▸ REQUIREMENT:
The response must restate all of the data word for word.

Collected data
---

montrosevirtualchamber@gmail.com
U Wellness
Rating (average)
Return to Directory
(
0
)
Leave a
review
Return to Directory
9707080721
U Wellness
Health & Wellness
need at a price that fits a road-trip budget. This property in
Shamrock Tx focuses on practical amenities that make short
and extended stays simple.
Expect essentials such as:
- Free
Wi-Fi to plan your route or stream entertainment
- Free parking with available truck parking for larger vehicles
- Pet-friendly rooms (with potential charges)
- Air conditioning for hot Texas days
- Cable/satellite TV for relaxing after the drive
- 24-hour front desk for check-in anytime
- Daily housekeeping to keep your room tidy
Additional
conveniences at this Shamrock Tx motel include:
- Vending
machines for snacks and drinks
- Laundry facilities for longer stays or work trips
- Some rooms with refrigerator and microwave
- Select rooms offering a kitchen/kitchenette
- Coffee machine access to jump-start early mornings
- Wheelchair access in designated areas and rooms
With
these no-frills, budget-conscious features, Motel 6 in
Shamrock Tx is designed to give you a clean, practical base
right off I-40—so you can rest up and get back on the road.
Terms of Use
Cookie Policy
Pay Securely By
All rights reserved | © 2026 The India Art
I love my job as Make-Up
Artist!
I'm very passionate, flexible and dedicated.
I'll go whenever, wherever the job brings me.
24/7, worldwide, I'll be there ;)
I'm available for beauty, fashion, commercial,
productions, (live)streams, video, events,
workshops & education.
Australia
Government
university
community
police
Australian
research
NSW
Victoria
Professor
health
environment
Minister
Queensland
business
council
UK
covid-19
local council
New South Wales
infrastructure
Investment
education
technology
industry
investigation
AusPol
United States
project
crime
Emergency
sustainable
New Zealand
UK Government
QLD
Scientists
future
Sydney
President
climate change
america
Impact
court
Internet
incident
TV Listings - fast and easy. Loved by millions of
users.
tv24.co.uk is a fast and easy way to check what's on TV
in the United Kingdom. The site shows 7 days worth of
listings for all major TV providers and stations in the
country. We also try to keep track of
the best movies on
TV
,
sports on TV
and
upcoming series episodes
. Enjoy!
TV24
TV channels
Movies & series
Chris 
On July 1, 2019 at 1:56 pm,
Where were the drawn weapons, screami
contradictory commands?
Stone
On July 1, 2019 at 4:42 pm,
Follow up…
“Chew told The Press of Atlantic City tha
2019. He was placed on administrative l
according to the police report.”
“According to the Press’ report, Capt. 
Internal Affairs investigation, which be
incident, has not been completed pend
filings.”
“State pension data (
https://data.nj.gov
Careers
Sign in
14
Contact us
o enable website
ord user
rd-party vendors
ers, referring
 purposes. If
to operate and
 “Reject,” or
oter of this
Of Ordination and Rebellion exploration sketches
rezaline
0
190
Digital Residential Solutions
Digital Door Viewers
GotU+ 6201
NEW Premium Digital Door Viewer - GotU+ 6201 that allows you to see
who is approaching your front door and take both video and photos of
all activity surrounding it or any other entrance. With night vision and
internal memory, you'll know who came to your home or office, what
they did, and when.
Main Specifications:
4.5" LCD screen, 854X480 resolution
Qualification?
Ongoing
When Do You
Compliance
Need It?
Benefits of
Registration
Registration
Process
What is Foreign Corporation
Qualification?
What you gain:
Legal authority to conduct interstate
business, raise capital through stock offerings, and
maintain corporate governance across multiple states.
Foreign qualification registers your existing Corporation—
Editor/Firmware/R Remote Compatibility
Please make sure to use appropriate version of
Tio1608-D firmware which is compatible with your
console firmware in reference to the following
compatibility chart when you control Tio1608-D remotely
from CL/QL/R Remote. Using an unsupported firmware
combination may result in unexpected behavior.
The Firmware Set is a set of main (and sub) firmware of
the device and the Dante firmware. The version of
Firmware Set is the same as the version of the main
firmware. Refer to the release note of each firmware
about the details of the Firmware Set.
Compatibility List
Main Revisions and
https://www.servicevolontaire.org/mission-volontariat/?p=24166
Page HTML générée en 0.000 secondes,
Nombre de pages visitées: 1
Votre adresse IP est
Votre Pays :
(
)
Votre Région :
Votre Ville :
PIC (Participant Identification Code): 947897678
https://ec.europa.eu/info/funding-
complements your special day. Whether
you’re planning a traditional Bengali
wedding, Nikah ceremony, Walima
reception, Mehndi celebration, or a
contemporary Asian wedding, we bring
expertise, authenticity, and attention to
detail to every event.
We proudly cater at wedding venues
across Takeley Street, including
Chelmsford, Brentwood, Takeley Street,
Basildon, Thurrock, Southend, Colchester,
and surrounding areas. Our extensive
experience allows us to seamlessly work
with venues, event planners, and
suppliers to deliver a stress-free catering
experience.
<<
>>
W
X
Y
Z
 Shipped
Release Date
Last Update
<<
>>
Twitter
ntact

---

▸ TASK ANSWER:
montrosevirtualchamber@gmail.com
U Wellness
Rating (average)
Return to Directory
(
0
)
Leave a
review
Return to Directory
9707080721
U Wellness
Health & Wellness
need at a price that fits a road-trip budget. This property in
Shamrock Tx focuses on practical amenities that make short
and extended stays simple.
Expect essentials such as:
- Free
Wi-Fi to plan your route or stream entertainment
- Free parking with available truck parking for larger vehicles
- Pet-friendly rooms (with potential charges)
- Air conditioning for hot Texas days
- Cable/satellite TV for relaxing after the drive
- 24-hour front desk for check-in anytime
- Daily housekeeping to keep your room tidy
Additional
conveniences at this Shamrock Tx motel include:
- Vending
machines for snacks and drinks
- Laundry facilities for longer stays or work trips
- Some rooms with refrigerator and microwave
- Select rooms offering a kitchen/kitchenette
- Coffee machine access to jump-start early mornings
- Wheelchair access in designated areas and rooms
With
these no-frills, budget-conscious features, Motel 6 in
Shamrock Tx is designed to give you a clean, practical base
right off I-40—so you can rest up and get back on the road.
Terms of Use
Cookie Policy
Pay Securely By
All rights reserved | © 2026 The India Art
I love my job as Make-Up
Artist!
I'm very passionate, flexible and dedicated.
I'll go whenever, wherever the job brings me.
24/7, worldwide, I'll be there ;)
I'm available for beauty, fashion, commercial,
productions, (live)streams, video, events,
workshops & education.
Australia
Government
university
community
police
Australian
research
NSW
Victoria
Professor
health
environment
Minister
Queensland
business
council
UK
covid-19
local council
New South Wales
infrastructure
Investment
education
technology
industry
investigation
AusPol
United States
project
crime
Emergency
sustainable
New Zealand
UK Government
QLD
Scientists
future
Sydney
President
climate change
america
Impact
court
Internet
incident
TV Listings - fast and easy. Loved by millions of
users.
tv24.co.uk is a fast and easy way to check what's on TV
in the United Kingdom. The site shows 7 days worth of
listings for all major TV providers and stations in the
country. We also try to keep track of
the best movies on
TV
,
sports on TV
and
upcoming series episodes
. Enjoy!
TV24
TV channels
Movies & series
Chris 
On July 1, 2019 at 1:56 pm,
Where were the drawn weapons, screami
contradictory commands?
Stone
On July 1, 2019 at 4:42 pm,
Follow up…
“Chew told The Press of Atlantic City tha
2019. He was placed on administrative l
according to the police report.”
“According to the Press’ report, Capt. 
Internal Affairs investigation, which be
incident, has not been completed pend
filings.”
“State pension data (
https://data.nj.gov
Careers
Sign in
14
Contact us
o enable website
ord user
rd-party vendors
ers, referring
 purposes. If
to operate and
 “Reject,” or
oter of this
Of Ordination and Rebellion exploration sketches
rezaline
0
190
Digital Residential Solutions
Digital Door Viewers
GotU+ 6201
NEW Premium Digital Door Viewer - GotU+ 6201 that allows you to see
who is approaching your front door and take both video and photos of
all activity surrounding it or any other entrance. With night vision and
internal memory, you'll know who came to your home or office, what
they did, and when.
Main Specifications:
4.5" LCD screen, 854X480 resolution
Qualification?
Ongoing
When Do You
Compliance
Need It?
Benefits of
Registration
Registration
Process
What is Foreign Corporation
Qualification?
What you gain:
Legal authority to conduct interstate
business, raise capital through stock offerings, and
maintain corporate governance across multiple states.
Foreign qualification registers your existing Corporation—
Editor/Firmware/R Remote Compatibility
Please make sure to use appropriate version of
Tio1608-D firmware which is compatible with your
console firmware in reference to the following
compatibility chart when you control Tio1608-D remotely
from CL/QL/R Remote. Using an unsupported firmware
combination may result in unexpected behavior.
The Firmware Set is a set of main (and sub) firmware of
the device and the Dante firmware. The version of
Firmware Set is the same as the version of the main
firmware. Refer to the release note of each firmware
about the details of the Firmware Set.
Compatibility List
Main Revisions and
https://www.servicevolontaire.org/mission-volontariat/?p=24166
Page HTML générée en 0.000 secondes,
Nombre de pages visitées: 1
Votre adresse IP est
Votre Pays :
(
)
Votre Région :
Votre Ville :
PIC (Participant Identification Code): 947897678
https://ec.europa.eu/info/funding-
complements your special day. Whether
you’re planning a traditional Bengali
wedding, Nikah ceremony, Walima
reception, Mehndi celebration, or a
contemporary Asian wedding, we bring
expertise, authenticity, and attention to
detail to every event.
We proudly cater at wedding venues
across Takeley Street, including
Chelmsford, Brentwood, Takeley Street,
Basildon, Thurrock, Southend, Colchester,
and surrounding areas. Our extensive
experience allows us to seamlessly work
with venues, event planners, and
suppliers to deliver a stress-free catering
experience.
<<
>>
W
X
Y
Z
 Shipped
Release Date
Last Update
<<
>>
Twitter
ntact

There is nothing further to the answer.